The Build-vs-Buy Framework for AI Features

Every AI feature decision starts with "should we build this or buy it?" The answer is almost never purely one or the other.

The three options

API call (buy): Use Claude, GPT, or a specialized AI API directly. Fastest to ship, lowest control.
Fine-tune (customize): Take a base model and train it on your data. Middle ground on speed and control.
Build from scratch (own): Train a custom model on your data for your specific task. Slowest, most control.

The decision tree

Is the task generic? (summarization, translation, general Q&A) → Use an API. Don't fine-tune for tasks that frontier models already do well.

Do you need specific behavior? (always output a certain format, use domain terminology, follow strict rules) → Try prompting first. If prompting isn't reliable enough, fine-tune.

Is latency critical? (real-time, <100ms) → Consider a small, specialized model. API calls add 200-500ms of network latency.

Is data privacy non-negotiable? (healthcare, defense, financial PII) → Self-hosted model or on-premise deployment. No API calls to external services.

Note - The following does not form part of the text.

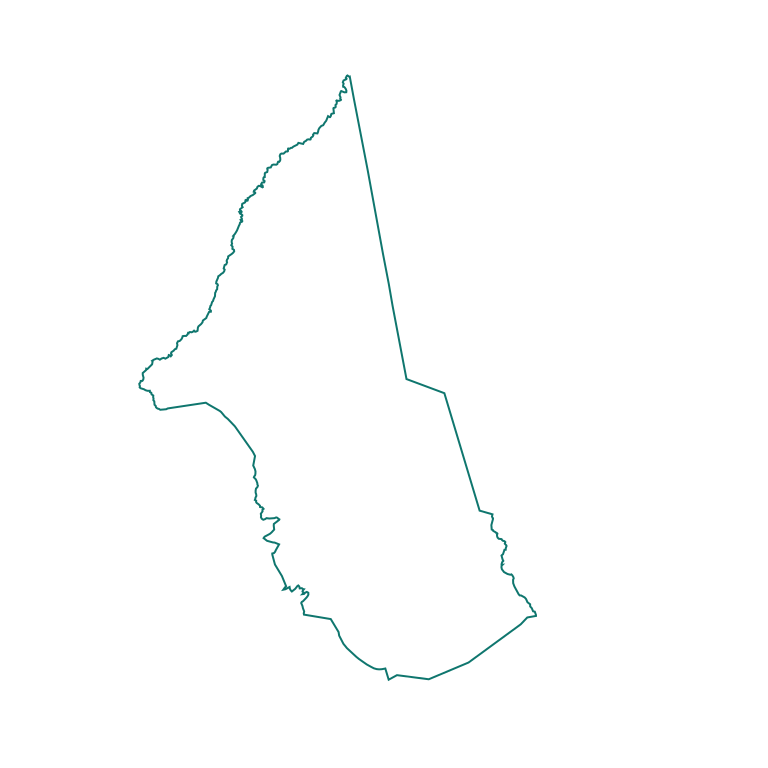 the district of Tiaty, Rift Valley, Kenya, rotated 22°
{"feature_id": "3690345B93323191576602", "entity_name": "Tiaty", "entity_type": "district", "adm_level": 2, "iso_a3": "KEN", "parent_name": "Kenya", "parent_adm1": "Rift Valley", "projection": "mercator", "projection_center": [35.941, 1.145], "detail": "fine", "context": "isolated", "style": "outline", "palette": "teal", "viewbox_px": 768, "rotation_deg": 22, "n_neighbors": 0, "source": "geoboundaries", "source_scale": "gbopen_adm2", "svg_char_len": 6165}
<svg xmlns="http://www.w3.org/2000/svg" viewBox="0 0 768 768"><g transform="rotate(22 384 384)"><path d="M367.7,612.4L369.5,611.2L372.5,607.6L373.4,609.1L374.9,610.3L376.3,610.9L378.4,607.2L379.4,603.7L380.0,602.9L381.3,603.5L382.4,605.1L384.3,604.1L385.6,604.5L386.6,604.3L386.1,605.8L386.2,607.0L387.8,607.6L387.1,609.4L388.5,608.6L389.1,607.0L390.3,605.7L392.0,605.9L392.8,607.7L392.6,609.5L392.1,611.2L390.3,615.7L389.4,616.9L389.3,618.1L391.5,620.3L392.8,622.2L395.2,624.8L395.5,626.7L396.2,627.8L422.7,621.9L434.8,631.0L436.7,634.1L443.7,640.1L448.6,642.8L460.4,647.3L464.0,648.4L473.1,650.5L478.0,651.1L481.1,651.4L484.0,651.1L486.4,650.4L488.9,649.2L491.8,647.3L499.1,656.4L505.1,649.1L536.1,641.0L566.7,610.6L600.8,555.6L604.3,546.8L611.8,542.1L611.4,541.2L609.1,538.6L607.4,538.9L605.0,536.5L602.9,535.5L602.0,533.5L598.8,532.6L596.2,530.1L594.4,529.2L590.3,528.7L589.0,529.2L587.6,528.5L580.8,522.9L578.4,520.3L577.0,517.1L577.1,515.7L576.4,514.7L574.6,513.3L573.4,512.8L572.6,513.5L569.7,513.9L565.7,513.4L562.7,511.6L561.6,510.0L561.1,508.5L561.6,507.3L560.9,507.7L560.5,507.1L560.3,504.9L560.9,503.5L560.7,503.0L560.1,502.8L557.2,499.0L558.1,497.2L557.8,492.6L558.9,492.1L558.4,490.5L558.3,488.3L557.9,487.8L555.8,486.8L555.7,485.1L555.1,484.8L554.4,484.6L553.0,484.8L552.0,484.5L551.1,483.8L548.3,484.5L546.8,483.8L546.0,482.9L545.1,481.3L545.3,480.4L545.0,480.1L544.0,479.8L543.5,480.0L542.7,479.6L540.3,479.3L539.6,478.6L538.4,478.6L536.4,474.6L535.6,468.2L535.3,467.6L534.8,467.5L533.7,466.3L533.4,464.2L520.1,465.6L443.4,369.9L403.0,371.0L362.6,308.2L351.0,289.5L334.3,263.7L288.8,191.9L249.2,130.8L237.1,111.8L236.8,112.1L236.2,112.1L234.6,111.6L234.1,112.2L233.9,114.5L234.9,115.0L234.9,115.5L232.8,117.7L232.8,119.7L234.1,120.7L234.2,122.4L234.8,123.7L235.8,123.5L236.6,123.8L238.2,124.9L239.3,126.2L239.7,127.6L238.1,128.4L234.6,128.4L234.4,128.8L234.5,132.7L236.3,134.5L236.5,135.8L237.6,136.5L237.6,137.0L236.3,138.2L235.1,138.7L233.9,138.8L233.7,139.2L234.6,140.2L234.9,141.1L235.1,142.1L234.5,143.6L235.3,144.9L235.4,145.4L235.0,146.1L233.9,146.9L233.8,147.3L236.1,151.7L234.1,153.2L234.0,153.7L234.3,155.2L234.1,156.7L233.7,156.9L231.8,156.6L231.8,161.6L231.1,163.9L230.7,166.8L229.2,168.2L228.2,170.9L228.0,172.7L228.4,174.9L228.4,176.6L225.3,177.5L224.8,179.4L225.3,179.9L225.2,181.2L224.0,183.1L224.3,184.7L224.0,185.0L222.2,185.5L221.2,186.2L220.5,187.9L219.3,189.3L219.1,191.7L214.3,192.5L214.0,194.5L211.0,197.9L210.2,199.5L209.3,199.9L208.3,201.3L207.0,201.5L206.9,201.9L207.7,204.1L207.5,204.5L206.0,205.1L204.6,208.0L202.5,208.8L201.8,209.9L201.9,211.7L203.0,213.1L203.8,214.8L204.0,215.9L203.6,217.3L202.7,217.4L202.5,217.9L202.7,220.1L202.0,221.0L199.4,221.9L198.5,222.6L198.1,223.1L197.9,225.6L195.5,227.0L195.0,227.8L195.2,228.4L195.9,229.0L196.3,231.2L194.7,232.7L194.6,233.4L195.9,236.8L195.2,237.2L195.0,238.1L195.6,240.0L197.3,240.6L197.4,241.9L195.5,242.9L195.2,244.9L195.6,245.3L196.2,245.2L197.1,245.5L197.9,246.8L197.6,247.2L195.4,246.9L194.2,247.0L193.6,247.2L193.3,247.7L192.8,248.7L192.9,250.4L191.1,253.3L191.2,254.6L192.4,254.6L192.9,254.8L193.1,255.3L191.6,257.9L189.8,259.8L189.2,261.5L188.0,262.7L188.8,264.0L188.8,265.1L188.3,265.4L187.8,264.6L187.0,265.0L186.7,265.4L187.2,267.4L187.0,267.9L185.1,270.0L185.4,271.7L185.7,272.3L186.7,273.0L185.0,275.9L185.1,276.3L185.7,277.3L186.7,277.1L187.4,277.5L187.5,278.1L187.2,278.5L185.6,278.9L186.7,279.9L188.4,280.1L189.4,280.5L189.6,281.1L188.9,282.7L190.5,284.2L190.6,284.8L189.6,285.5L190.0,285.9L191.1,285.7L191.6,286.0L191.6,286.6L190.2,288.1L190.1,288.7L190.4,290.0L190.2,291.4L190.2,296.7L189.6,300.5L188.7,303.3L189.3,303.4L189.6,305.3L189.0,307.4L189.3,308.7L189.8,309.8L190.6,310.8L190.4,312.5L192.1,313.3L192.8,315.5L194.6,315.8L195.4,317.1L195.0,318.7L194.1,320.5L191.7,324.1L192.3,325.8L191.9,327.4L192.0,328.9L192.9,329.9L192.9,332.2L191.7,333.4L192.1,337.0L193.4,337.6L193.6,339.4L193.1,341.2L191.8,343.0L191.1,344.6L190.0,346.2L190.3,347.8L190.2,351.8L190.7,353.6L192.2,353.8L193.0,354.6L192.9,356.1L193.8,358.7L193.3,360.1L193.5,361.4L193.3,362.7L194.4,365.9L194.2,369.5L194.4,371.0L193.9,372.4L194.2,375.8L193.8,376.5L194.1,378.5L194.0,380.1L196.0,380.8L196.4,381.8L194.8,382.7L194.4,387.9L194.5,389.4L192.3,393.0L192.6,394.8L192.0,396.9L190.4,400.0L190.3,401.3L191.2,404.5L190.3,405.6L189.3,406.3L187.9,405.7L187.2,407.2L186.3,408.1L184.6,408.5L183.9,409.3L183.9,410.1L183.2,410.1L183.3,411.7L182.5,413.6L180.6,414.3L179.4,415.1L179.6,416.5L179.4,418.4L178.4,420.7L177.0,421.6L176.8,423.7L177.9,425.3L178.2,429.1L177.0,430.2L176.5,431.9L175.0,434.1L175.0,435.3L176.4,436.6L175.9,438.2L174.6,437.7L173.6,437.8L173.9,439.8L171.8,442.4L169.9,442.3L168.2,443.7L167.1,445.4L165.4,445.2L163.8,445.4L161.3,447.9L160.3,449.4L161.0,449.7L161.6,452.6L159.0,458.8L157.8,458.9L158.2,460.2L156.2,464.2L156.9,465.9L158.7,468.2L159.1,470.0L158.8,471.6L157.3,472.3L157.5,473.9L157.0,475.4L157.6,476.5L158.5,477.4L158.7,478.6L159.8,479.1L163.5,478.8L165.2,479.1L167.3,478.9L169.4,478.0L170.0,479.2L171.5,479.3L172.4,480.7L174.4,481.1L174.9,482.7L175.8,483.9L176.2,485.4L177.5,486.1L179.0,489.2L180.5,489.8L181.2,490.9L182.2,491.4L183.4,491.6L184.7,491.4L186.2,491.7L191.5,489.0L192.6,487.7L194.1,486.8L225.8,468.1L229.4,468.8L241.8,470.5L243.5,471.0L248.7,473.8L252.3,474.9L261.6,479.1L287.8,496.0L291.4,499.1L293.3,508.6L296.2,511.3L297.6,513.2L298.4,515.4L298.7,517.0L298.3,518.2L298.3,519.3L300.8,520.4L301.8,521.3L303.7,523.4L304.2,524.5L305.2,525.5L305.2,527.1L304.5,528.9L304.9,530.9L305.7,532.9L306.7,534.0L307.6,535.6L307.4,537.5L307.7,538.8L307.7,539.9L309.2,540.1L309.6,541.3L310.5,542.0L312.8,542.5L314.6,543.3L315.2,544.5L317.4,544.0L319.1,544.9L318.4,546.2L319.1,547.6L318.4,550.5L319.4,552.1L319.8,553.6L321.1,554.7L322.9,555.1L324.4,553.8L325.3,552.4L328.0,551.7L332.7,549.4L334.0,548.1L335.3,548.0L336.4,548.5L337.7,548.7L337.7,549.2L334.3,555.0L334.8,556.6L336.7,560.1L335.4,563.6L334.4,565.6L330.5,570.3L330.1,572.0L334.3,573.2L340.4,572.5L342.0,572.0L346.8,572.0L345.9,578.8L345.9,580.3L345.3,582.0L343.9,583.0L344.4,584.1L350.5,592.2L361.3,600.3L369.0,608.2L368.3,609.9L367.7,612.4Z" fill="none" stroke="#0f766e" stroke-width="2"/></g></svg>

Do you have 10,000+ labeled examples? → Fine-tuning becomes viable. Below that, RAG + prompting usually wins.

The cost reality

API: $0.01-0.10 per request. Scales linearly. Cheapest at low volume, expensive at high volume.
Fine-tune: $500-5,000 per training run. Cheaper per request once deployed, but ongoing evaluation costs.
Custom model: $50,000+ in engineering time. Only makes sense at very high volume or with unique requirements.

Our rule of thumb

Start with the API. Only move to fine-tuning when you can prove the API isn't meeting your accuracy or latency requirements. Only build custom when you have the data, the team, and the scale to justify it.